▶ Instructions for the task: Where in the data below does the word "Broadcom" appear? Copy every line that has it.

▶ Given data:

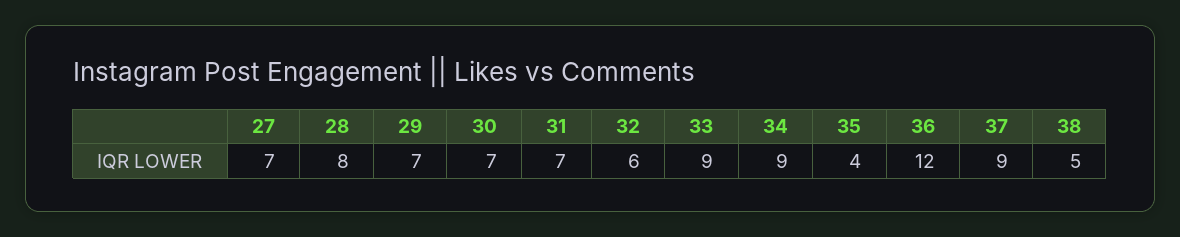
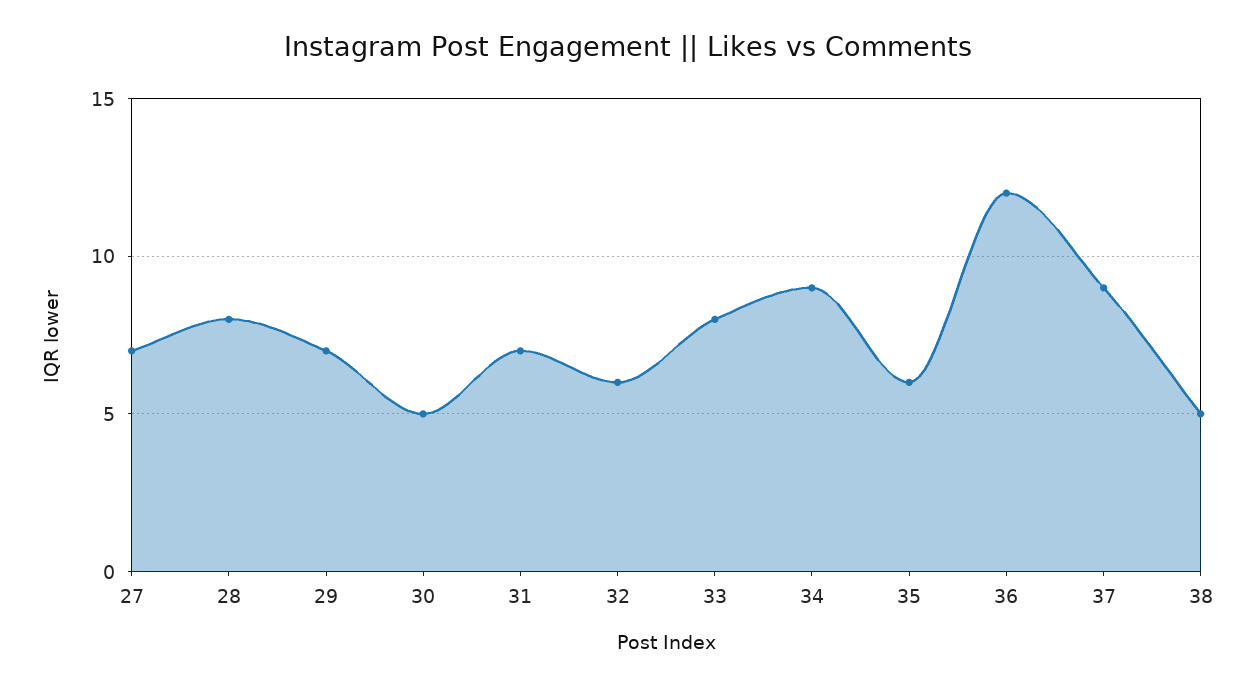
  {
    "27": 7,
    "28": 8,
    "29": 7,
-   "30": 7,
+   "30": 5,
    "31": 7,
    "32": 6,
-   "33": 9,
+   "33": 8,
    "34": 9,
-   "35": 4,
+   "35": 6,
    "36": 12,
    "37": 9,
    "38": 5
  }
---
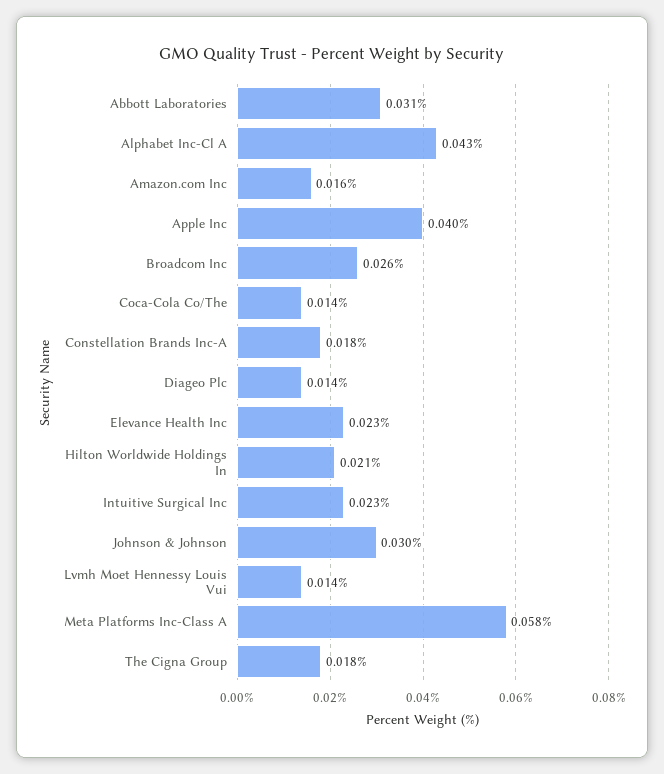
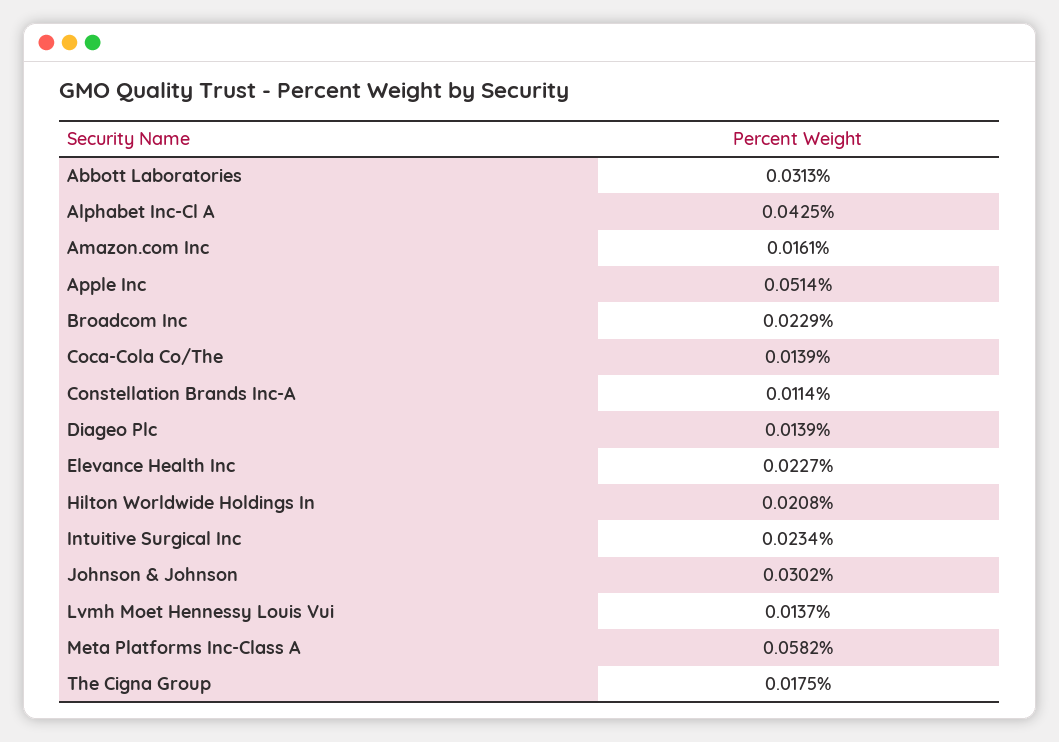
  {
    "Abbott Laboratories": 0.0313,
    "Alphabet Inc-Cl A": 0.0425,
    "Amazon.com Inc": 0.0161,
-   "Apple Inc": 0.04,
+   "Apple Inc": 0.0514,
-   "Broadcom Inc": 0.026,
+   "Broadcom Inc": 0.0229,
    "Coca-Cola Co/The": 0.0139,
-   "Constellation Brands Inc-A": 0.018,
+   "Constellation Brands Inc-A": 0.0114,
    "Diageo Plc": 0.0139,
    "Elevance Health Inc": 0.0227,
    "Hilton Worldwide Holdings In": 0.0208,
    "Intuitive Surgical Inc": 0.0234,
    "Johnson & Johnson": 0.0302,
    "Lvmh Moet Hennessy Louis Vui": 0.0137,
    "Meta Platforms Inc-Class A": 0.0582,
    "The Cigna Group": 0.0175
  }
--
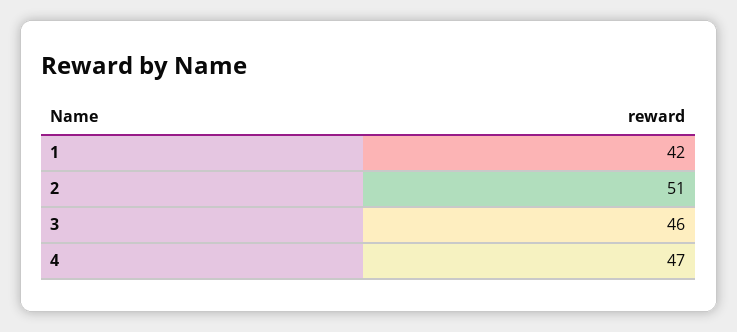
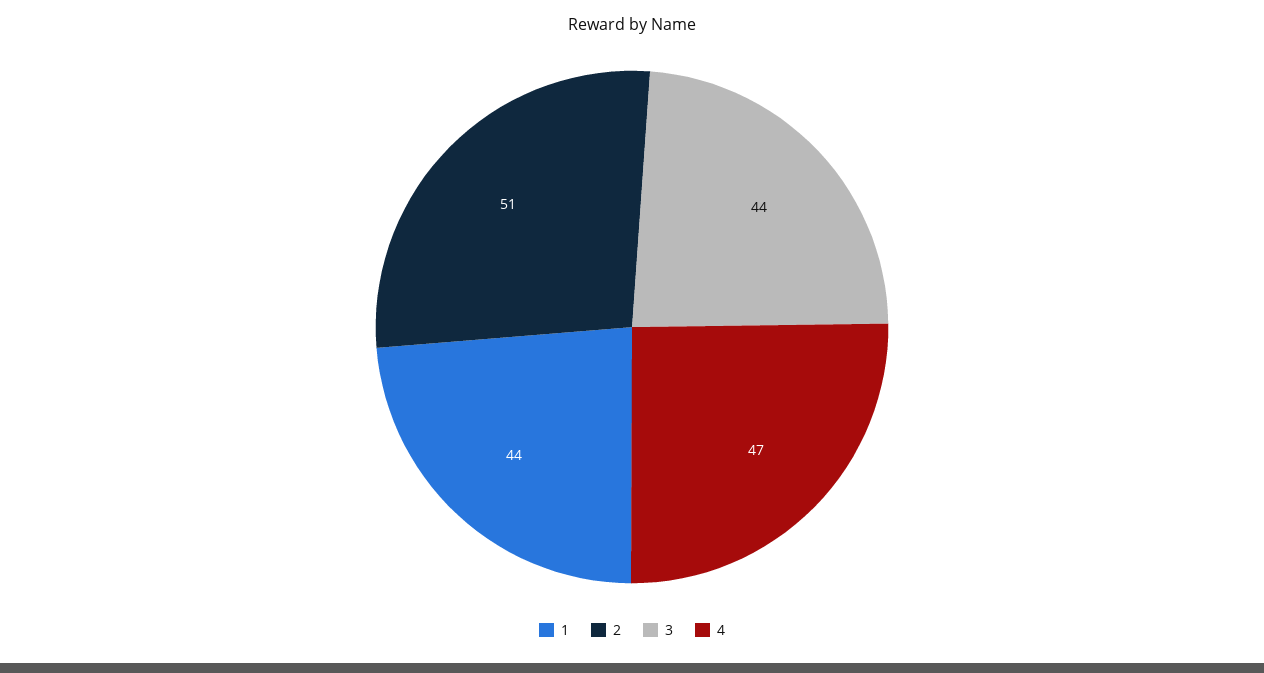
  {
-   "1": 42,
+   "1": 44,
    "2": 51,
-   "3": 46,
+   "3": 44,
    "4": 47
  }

▶ Written response:
-   "Broadcom Inc": 0.026,
+   "Broadcom Inc": 0.0229,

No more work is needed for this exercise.